#### Extrait du texte
Le Festival du film français est de retour à Cuba. À l’occasion de sa 19e édition, il revient comme chaque année avec un grand nombre de longs métrages représentant la diversité de cette filmographie et une délégation de réalisateurs et d’acteurs pour présenter leurs films.

Ses organisateurs, les cinéastes Christophe Barratier et Noureddine Essadi, qui ont créé ce festival avec le groupe Cinemania, sont convaincus de son succès du fait de l’incontestable passion avec laquelle le public cubain accueille leurs propositions.

Le plus important dans le monde, quant au public !

Lors d’un bref dialogue après une conférence de presse à l’Hôtel Telegrafo La Havane, Barratier a déclaré : « Quand je suis arrivé à Cuba pour la première fois en 1998 pour présenter le film Microcosmos, ce fut comme un coup de foudre avec le public, et depuis lors j’ai décidé de travailler pour revenir. Le public cubain m’a profondément touché. C’est désormais une histoire d’amour. Je suis convaincu que le Festival du film français à Cuba est le plus important dans le monde quant au public. »

Le large éventail de genres cinématographiques distingue le cinéma français et à cette occasion – du 29 avril au 21 mai – des drames, des comédies, des thrillers, des biographies et des documentaires sont au programme : 19 films produits entre 2014 et 2016, et neuf classiques du patrimoine cinématographique français.

Barratier, producteur du documentaire Microcosmos (1995), a réalisé trois films à succès, tous présentés en exclusivité à Cuba : Les Choristes (2004), Paris 36 (2008) et La guerre des boutons (2011).

Le Festival a ouvert ses portes au cinéma Chaplin avec la projection en première mondiale du quatrième film de Barratier, L’Outsider, inspiré par l’un des plus grands scandales de l’histoire de la finance, le cas du trader français Jérôme Kerviel.

#### Données de l'exercice
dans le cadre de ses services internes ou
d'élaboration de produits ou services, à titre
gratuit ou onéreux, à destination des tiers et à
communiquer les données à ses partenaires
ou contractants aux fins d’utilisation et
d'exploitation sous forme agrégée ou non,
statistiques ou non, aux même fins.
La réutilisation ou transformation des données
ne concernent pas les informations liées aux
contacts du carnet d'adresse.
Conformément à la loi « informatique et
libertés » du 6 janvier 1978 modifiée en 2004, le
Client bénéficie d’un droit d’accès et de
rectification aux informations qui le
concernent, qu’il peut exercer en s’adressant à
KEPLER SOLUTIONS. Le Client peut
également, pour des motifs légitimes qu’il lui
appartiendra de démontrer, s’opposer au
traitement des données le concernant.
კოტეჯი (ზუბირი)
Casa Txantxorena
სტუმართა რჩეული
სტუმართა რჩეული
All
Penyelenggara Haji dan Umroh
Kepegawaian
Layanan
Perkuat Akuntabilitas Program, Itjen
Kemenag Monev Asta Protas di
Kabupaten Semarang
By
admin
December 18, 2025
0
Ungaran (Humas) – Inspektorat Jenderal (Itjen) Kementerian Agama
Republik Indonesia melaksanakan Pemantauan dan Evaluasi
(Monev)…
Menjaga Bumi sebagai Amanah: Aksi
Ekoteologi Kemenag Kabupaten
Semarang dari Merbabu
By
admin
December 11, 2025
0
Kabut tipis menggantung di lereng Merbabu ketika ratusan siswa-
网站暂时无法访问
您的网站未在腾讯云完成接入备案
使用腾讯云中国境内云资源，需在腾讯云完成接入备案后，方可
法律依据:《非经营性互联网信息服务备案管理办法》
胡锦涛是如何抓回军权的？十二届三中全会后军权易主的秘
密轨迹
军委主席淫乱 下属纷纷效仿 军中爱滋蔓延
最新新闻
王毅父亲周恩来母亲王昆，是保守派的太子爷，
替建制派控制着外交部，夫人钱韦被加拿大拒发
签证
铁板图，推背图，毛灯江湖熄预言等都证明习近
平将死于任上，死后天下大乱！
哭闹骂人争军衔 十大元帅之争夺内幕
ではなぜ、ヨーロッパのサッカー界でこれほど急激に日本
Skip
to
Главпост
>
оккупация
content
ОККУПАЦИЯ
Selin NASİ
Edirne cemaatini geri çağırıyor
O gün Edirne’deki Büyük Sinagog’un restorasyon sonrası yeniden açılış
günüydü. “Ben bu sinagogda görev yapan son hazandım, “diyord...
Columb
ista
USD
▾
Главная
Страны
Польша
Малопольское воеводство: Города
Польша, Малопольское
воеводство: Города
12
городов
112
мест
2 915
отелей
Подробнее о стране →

#### Travail demandé
**A)** Répondez aux questions suivantes à partir de l'extrait du texte :
(i) Avec quel groupe les organisateurs ont-ils créé le festival ?
(ii) Combien de classiques du patrimoine cinématographique français figurent au programme ?
(iii) Dans quel cinéma le festival a-t-il ouvert ses portes ?
**B)** D'après l'extrait du texte, pourquoi les organisateurs sont-ils convaincus du succès du festival ? Répondez en une à trois phrases.
**C)** Dans l'extrait du texte, rebaptisez « Festival du film français » en « Festival du cinéma français », puis recopiez le passage compris entre « Le Festival du film français est » et « présenter leurs films. », bornes incluses.

#### Corrigé par consigne
**A)**
(i) Avec le groupe Cinemania.
(ii) Neuf classiques.
(iii) Au cinéma Chaplin.

**B)** Les organisateurs sont convaincus du succès du festival en raison de l'incontestable passion avec laquelle le public cubain accueille leurs propositions.

**C)**
Le Festival du cinéma français est de retour à Cuba. À l’occasion de sa 19e édition, il revient comme chaque année avec un grand nombre de longs métrages représentant la diversité de cette filmographie et une délégation de réalisateurs et d’acteurs pour présenter leurs films.